Company : An online service provider with their custom developed application
Server infrastructure : A cluster of web servers, database servers, load balancers and caching servers running on dedicated servers.
Issue faced : As the infrastructure grew, a great deal of engineering time was being spent writing/testing new deployment or configuration modules, troubleshooting bugs in old or underlying modules, and dealing with one-off issues due to slight differences in environments. They had tried automated testing tools (Puppet automated testing in this case), but it just added another layer of complexity where the testing code also needed to be debugged. They wanted a solution which can ensure fast feature releases and painless scaling up.

Of course, server virtualization was our first thought. Why not just use Virtual Machines that were exact replicas of the production server?
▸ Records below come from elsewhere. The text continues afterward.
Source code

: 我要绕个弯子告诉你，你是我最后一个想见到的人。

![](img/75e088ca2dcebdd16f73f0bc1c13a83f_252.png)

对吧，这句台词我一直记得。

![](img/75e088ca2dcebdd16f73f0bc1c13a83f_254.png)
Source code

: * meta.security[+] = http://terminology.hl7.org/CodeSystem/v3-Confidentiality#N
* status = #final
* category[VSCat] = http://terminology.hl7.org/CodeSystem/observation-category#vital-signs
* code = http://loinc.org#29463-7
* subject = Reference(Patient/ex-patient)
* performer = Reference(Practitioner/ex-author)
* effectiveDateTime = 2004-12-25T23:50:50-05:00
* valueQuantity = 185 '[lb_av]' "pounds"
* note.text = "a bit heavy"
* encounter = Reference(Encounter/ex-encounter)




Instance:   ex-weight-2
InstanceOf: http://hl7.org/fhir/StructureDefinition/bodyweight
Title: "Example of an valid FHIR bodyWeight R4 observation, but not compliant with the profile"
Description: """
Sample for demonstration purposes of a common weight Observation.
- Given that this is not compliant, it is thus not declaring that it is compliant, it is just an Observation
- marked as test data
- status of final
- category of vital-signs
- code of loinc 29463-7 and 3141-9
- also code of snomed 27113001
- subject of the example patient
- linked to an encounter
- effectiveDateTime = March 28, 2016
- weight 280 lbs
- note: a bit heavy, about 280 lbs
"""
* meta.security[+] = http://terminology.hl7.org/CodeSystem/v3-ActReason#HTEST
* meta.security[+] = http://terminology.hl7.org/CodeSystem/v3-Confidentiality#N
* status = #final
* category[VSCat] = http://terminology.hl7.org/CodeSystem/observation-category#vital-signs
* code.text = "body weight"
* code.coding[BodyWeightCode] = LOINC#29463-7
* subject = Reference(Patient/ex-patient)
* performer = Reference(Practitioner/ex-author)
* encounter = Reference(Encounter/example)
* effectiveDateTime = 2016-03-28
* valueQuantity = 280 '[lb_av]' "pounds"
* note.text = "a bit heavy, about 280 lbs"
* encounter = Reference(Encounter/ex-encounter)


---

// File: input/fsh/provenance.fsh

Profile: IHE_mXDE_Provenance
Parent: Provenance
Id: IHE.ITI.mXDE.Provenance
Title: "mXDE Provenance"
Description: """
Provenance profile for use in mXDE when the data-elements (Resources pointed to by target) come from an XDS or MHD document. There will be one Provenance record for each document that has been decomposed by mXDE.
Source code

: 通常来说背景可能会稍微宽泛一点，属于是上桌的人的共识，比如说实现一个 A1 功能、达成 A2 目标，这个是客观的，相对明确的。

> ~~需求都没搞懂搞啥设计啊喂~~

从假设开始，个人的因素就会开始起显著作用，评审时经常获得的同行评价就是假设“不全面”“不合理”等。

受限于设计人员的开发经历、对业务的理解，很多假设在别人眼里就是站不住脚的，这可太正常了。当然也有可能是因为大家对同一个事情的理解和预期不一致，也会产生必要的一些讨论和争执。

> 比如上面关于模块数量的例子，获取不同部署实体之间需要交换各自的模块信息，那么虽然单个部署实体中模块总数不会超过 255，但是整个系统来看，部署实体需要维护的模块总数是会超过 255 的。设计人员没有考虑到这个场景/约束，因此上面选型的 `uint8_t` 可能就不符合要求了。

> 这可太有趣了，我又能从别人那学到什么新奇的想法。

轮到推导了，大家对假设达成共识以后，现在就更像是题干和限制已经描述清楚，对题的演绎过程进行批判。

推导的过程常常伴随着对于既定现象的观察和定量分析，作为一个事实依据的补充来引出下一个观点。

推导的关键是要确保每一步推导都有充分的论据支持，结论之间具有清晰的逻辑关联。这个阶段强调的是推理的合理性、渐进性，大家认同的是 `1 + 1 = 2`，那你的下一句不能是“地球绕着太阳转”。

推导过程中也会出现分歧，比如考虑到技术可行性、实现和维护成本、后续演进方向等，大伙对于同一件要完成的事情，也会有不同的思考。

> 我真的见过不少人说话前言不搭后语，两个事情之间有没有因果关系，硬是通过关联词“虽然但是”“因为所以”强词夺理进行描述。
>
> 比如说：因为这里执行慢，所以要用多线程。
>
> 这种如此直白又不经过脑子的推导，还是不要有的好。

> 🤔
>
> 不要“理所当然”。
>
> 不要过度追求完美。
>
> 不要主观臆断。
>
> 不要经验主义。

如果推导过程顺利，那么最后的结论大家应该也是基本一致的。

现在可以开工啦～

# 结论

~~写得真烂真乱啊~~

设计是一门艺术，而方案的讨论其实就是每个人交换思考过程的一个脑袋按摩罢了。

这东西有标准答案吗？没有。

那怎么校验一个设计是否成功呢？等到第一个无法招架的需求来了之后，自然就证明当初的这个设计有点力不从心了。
Well, the problem was that no matter how carefully you setup a VM image, it’ll still have something different from the production environment. Experience has shown that time and again. So, we needed another solution which will ensure that the environment configuration is uniformly updated in the whole infrastructure at the same time.

Simplifying configuration management

After considering different alternatives, Docker looked like the ideal solution for this scenario. Docker uses OS virtualization and runs off an image that can work on any Linux server. It enables DevOps engineers and developers to access the same virtual machine image for development in laptops/workstations, QA testing in stage and deployment in production.

With the push function a developer can update a configuration change in a Docker image, and an Ops engineer uses pull function to use the latest image to deploy in staging and production. This ability to SHARE the same image eliminates the need to create manifests to maintain the same configuration in all environments. The engineering time could be focused on just maintaining deployment manifests and cookbooks. Major configuration management tools like Puppet already have full fledged Docker support.

Simplifying infrastructure management

Now let’s see how we can save a bit more time for the Ops engineers. Monitoring tools like Nagios and Zabbix do a nice job of letting us know when an issue pops up in one of the Docker containers, and the usual reaction is to login to a terminal, and look through system logs or use diagnostic tools.

Here Cockpit from Red Hat can help. It is a central web-based interface to manage all your servers. It displays a nice summary of critical server parameters, and allows you to administer the server if needed from a web-based terminal.

Newer versions of Cockpit comes with built-in Docker integration. Cockpit allows easy management of Docker containers that includes getting new versions of images, adjusting resource usage and monitoring per container performance. Here’s a look at Cockpit’s Docker management interface:

Cockpit Docker management interface

Overall, the combination of Docker and Cockpit was seen to save a significant amount of engineering time in managing an application server infrastructure.